* 作業指示 *
グリーン調達についての文章を、最後の文に続けて書き進めてください。

* 提示文 *
★ ★ ★ ★ ★
グリーン調達とは?調達購買担当者が知っておくべき内容をわかりやすく解説

近年、環境意識の高まりやESG投資の拡大により、グリーン調達の重要性が増しています。環境規制の強化や評判リスクの高まりに対応しつつ、競争力を維持するには、持続可能なサプライチェーンの構築が不可欠です。本記事では、グリーン調達の基本概念やメリット、具体的な実践方法を解説します。

グリーン調達とは?

グリーン調達とは、環境負荷の少ない製品やサービスを提供しているサプライヤーから、優先的に調達する取り組みです。環境保全への意識が高まる中、多くの企業が事業戦略の一環として導入しています。

 

この取り組みの目的は、環境負荷の低減と持続可能な社会の実現に貢献することです。企業が環境に配慮した製品やサービスを選ぶことで、サプライヤーの環境対策が促進され、業界全体の環境意識が向上します。また、環境規制の強化に対応し、企業の社会的責任(CSR)を果たすことも重要な目的のひとつです。

 

例えば、自動車メーカーが部品を調達する際に、環境基準を満たしたサプライヤーを優先するケースがあります。リサイクル素材を使用した部品や、省エネルギー技術を活用した製品を選ぶことで、製造工程のCO2排出量の削減が可能です。また、IT企業がデータセンターの電力を再生可能エネルギーに切り替えて、環境負荷の低減を実現する取り組みも進んでいます。

 

グリーン調達は、企業が環境への責任を果たしながら持続可能な経営を実現するための重要な戦略です。サプライヤーにとっても、環境基準を満たすことで競争力が向上し、新たなビジネスチャンスが生まれます。

 

なぜ今グリーン調達が重要なのか?

グリーン調達の重要性は年々高まっています。ESG投資の拡大により、環境対応が企業評価の基準となり、持続可能な経営が求められています。さらに、環境規制の強化や評判リスクの高まりにより、リスク回避の観点からもグリーン調達の導入が不可欠です。本章では、ESG投資の拡大と、それに伴うリスク回避の重要性について解説します。

ESG投資の拡大

ESG投資は、企業の財務情報だけでなく、「環境(Environment)」「社会(Social)」「ガバナンス(Governance)」の3つの要素を考慮した投資手法です。企業は持続可能性を示し、社会的責任を果たしながら経済的利益を追求することが求められます。
★ ★ ★ ★ ★
* 提示データ *

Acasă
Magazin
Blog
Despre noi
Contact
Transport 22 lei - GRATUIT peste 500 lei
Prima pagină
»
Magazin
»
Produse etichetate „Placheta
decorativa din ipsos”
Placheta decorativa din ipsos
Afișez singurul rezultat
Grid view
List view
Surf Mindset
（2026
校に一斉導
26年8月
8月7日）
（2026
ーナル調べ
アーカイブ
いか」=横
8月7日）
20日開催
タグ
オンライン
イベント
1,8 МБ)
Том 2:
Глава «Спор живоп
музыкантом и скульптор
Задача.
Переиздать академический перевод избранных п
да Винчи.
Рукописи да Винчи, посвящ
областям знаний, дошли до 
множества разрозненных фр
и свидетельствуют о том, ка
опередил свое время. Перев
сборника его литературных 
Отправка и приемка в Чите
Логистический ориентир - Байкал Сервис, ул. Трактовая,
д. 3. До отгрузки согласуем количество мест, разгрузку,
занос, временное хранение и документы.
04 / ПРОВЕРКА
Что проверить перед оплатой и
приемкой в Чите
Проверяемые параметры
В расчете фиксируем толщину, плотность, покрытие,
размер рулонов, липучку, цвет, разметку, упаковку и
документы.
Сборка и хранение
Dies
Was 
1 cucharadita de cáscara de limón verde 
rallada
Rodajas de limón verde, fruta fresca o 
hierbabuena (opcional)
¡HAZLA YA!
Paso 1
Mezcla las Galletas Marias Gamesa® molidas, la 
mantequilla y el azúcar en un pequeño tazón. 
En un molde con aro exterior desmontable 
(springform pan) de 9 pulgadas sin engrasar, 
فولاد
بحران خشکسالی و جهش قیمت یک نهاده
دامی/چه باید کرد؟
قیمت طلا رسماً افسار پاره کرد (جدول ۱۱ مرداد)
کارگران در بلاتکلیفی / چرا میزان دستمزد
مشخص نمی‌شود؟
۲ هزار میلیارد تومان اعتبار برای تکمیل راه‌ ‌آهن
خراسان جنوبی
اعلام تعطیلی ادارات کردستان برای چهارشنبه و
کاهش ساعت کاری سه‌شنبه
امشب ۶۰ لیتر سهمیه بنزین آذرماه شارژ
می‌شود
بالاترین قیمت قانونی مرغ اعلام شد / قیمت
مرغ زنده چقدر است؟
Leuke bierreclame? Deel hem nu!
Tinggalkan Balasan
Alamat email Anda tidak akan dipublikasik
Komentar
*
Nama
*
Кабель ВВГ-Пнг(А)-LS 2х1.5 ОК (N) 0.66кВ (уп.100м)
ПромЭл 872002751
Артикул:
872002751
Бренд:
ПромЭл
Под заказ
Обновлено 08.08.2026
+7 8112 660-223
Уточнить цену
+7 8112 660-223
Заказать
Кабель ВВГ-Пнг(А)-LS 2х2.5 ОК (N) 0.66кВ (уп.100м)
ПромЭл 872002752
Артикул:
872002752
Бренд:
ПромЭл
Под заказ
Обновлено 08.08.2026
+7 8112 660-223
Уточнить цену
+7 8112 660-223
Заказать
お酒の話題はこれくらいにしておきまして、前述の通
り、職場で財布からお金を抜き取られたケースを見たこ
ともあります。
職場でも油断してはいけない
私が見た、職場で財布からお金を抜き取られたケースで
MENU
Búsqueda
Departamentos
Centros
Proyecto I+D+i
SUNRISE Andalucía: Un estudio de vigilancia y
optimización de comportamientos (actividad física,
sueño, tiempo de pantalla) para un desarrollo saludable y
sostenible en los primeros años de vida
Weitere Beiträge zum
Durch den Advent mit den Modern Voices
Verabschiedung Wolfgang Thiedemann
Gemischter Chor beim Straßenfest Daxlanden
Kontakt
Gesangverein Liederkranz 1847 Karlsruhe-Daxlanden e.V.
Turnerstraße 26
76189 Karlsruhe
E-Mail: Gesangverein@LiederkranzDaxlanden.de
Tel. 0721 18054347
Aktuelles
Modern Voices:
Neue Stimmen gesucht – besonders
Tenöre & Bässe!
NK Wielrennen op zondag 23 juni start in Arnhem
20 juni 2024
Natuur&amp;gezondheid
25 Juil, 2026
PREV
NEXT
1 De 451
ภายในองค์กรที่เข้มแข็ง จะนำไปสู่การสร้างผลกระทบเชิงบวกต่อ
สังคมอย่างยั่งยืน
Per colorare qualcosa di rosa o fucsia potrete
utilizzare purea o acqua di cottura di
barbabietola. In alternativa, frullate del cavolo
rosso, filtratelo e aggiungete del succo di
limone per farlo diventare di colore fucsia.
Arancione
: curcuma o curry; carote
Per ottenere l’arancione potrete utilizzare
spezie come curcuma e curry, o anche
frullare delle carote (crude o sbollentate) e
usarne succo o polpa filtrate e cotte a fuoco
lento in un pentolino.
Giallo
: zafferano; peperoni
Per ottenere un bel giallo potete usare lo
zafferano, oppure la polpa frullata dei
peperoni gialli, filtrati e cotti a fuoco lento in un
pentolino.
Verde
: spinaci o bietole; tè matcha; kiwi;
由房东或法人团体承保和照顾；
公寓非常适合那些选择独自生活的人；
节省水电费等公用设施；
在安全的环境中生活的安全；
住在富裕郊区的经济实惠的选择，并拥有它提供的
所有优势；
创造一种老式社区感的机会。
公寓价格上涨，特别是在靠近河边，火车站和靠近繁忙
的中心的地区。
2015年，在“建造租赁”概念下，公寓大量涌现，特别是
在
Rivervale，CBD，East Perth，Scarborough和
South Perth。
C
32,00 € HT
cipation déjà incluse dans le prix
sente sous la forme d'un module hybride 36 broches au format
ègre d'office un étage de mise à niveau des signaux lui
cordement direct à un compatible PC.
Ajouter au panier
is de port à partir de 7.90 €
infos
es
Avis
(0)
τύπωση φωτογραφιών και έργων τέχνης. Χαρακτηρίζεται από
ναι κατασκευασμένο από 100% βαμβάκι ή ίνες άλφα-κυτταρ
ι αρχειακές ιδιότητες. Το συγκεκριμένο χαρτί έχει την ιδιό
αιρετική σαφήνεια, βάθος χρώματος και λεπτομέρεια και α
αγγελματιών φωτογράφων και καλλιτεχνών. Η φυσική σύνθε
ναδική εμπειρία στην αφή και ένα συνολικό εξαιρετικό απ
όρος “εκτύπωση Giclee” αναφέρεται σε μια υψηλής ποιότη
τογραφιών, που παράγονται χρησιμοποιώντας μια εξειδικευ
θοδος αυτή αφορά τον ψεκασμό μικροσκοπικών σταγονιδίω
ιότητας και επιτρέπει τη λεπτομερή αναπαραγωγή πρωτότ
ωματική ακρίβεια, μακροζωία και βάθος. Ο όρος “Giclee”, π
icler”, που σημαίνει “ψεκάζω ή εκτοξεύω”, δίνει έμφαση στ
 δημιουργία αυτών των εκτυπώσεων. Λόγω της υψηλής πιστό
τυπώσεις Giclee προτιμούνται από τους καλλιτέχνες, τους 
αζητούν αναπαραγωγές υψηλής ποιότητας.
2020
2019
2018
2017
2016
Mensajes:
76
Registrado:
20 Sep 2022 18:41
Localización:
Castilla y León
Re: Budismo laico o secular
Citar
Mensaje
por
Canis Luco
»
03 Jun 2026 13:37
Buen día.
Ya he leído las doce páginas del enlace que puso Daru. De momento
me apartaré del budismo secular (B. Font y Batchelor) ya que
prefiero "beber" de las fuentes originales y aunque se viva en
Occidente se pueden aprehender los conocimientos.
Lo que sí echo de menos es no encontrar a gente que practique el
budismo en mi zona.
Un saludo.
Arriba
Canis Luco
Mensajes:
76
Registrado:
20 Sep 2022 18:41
★ ★ ★ ★ ★
* 解答欄 *
ESG投資の拡大により、投資家は温室効果ガスの削減や持続可能な資源利用に取り組む企業へ投資を強化しています。この動きは特に欧州で加速しており、世界的な投資トレンドのひとつです。

 

出典:MRI三菱総合研究所

上図が示す通り、世界の地域別ESG投資額は、2015年と比較して2021年に大きく増加しており、投資額は数倍以上に成長しました。特に欧州、アジア太平洋、北米では「グリーン投資」の割合が大きく増加しています。このような背景から、企業はグリーン調達を推進し、環境に配慮したサプライチェーンの構築が求められています。

 

ESG投資は投資家からの評価に直結する要素であり、競争力を維持するために環境負荷の低減が不可欠です。今後の企業経営では、ESG視点を取り入れた調達戦略の重要性がさらに高まるでしょう。

 

リスクの回避

企業が直面する環境規制の強化や評判リスクを回避するために、グリーン調達は不可欠です。環境負荷の高い調達を続ける企業は、法的リスクやブランド価値の低下に直面する可能性があります。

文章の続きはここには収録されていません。